## DIRECTIONS
Your answer should consist of every line in the records that holds "التي".

(PROVIDED RECORDS Opens)

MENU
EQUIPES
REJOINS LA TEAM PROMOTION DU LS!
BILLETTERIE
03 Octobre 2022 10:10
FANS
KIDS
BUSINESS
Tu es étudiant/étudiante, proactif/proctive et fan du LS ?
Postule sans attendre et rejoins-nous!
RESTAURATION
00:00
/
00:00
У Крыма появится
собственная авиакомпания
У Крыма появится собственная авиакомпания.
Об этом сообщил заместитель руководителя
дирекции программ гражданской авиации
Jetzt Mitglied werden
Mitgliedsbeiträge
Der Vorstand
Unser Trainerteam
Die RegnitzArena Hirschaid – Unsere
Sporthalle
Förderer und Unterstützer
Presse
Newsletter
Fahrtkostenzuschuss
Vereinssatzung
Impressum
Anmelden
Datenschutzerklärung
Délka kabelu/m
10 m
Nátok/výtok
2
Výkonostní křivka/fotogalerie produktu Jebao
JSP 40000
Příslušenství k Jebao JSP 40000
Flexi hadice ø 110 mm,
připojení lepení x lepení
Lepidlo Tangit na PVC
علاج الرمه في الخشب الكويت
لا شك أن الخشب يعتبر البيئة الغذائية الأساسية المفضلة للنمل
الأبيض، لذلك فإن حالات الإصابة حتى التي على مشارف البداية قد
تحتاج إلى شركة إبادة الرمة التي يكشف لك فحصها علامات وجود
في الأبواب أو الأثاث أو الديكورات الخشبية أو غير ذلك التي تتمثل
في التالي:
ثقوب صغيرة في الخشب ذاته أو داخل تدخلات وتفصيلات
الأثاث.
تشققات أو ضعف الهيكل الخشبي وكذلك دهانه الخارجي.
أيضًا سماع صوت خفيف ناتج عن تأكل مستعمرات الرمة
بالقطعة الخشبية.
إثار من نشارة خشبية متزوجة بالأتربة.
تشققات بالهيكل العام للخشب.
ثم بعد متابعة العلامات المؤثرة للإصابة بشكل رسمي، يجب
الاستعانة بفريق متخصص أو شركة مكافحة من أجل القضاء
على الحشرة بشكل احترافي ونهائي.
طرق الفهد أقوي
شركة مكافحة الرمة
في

(PROVIDED RECORDS Closes)

## TASK SOLUTION
الأبيض، لذلك فإن حالات الإصابة حتى التي على مشارف البداية قد
تحتاج إلى شركة إبادة الرمة التي يكشف لك فحصها علامات وجود
في الأبواب أو الأثاث أو الديكورات الخشبية أو غير ذلك التي تتمثل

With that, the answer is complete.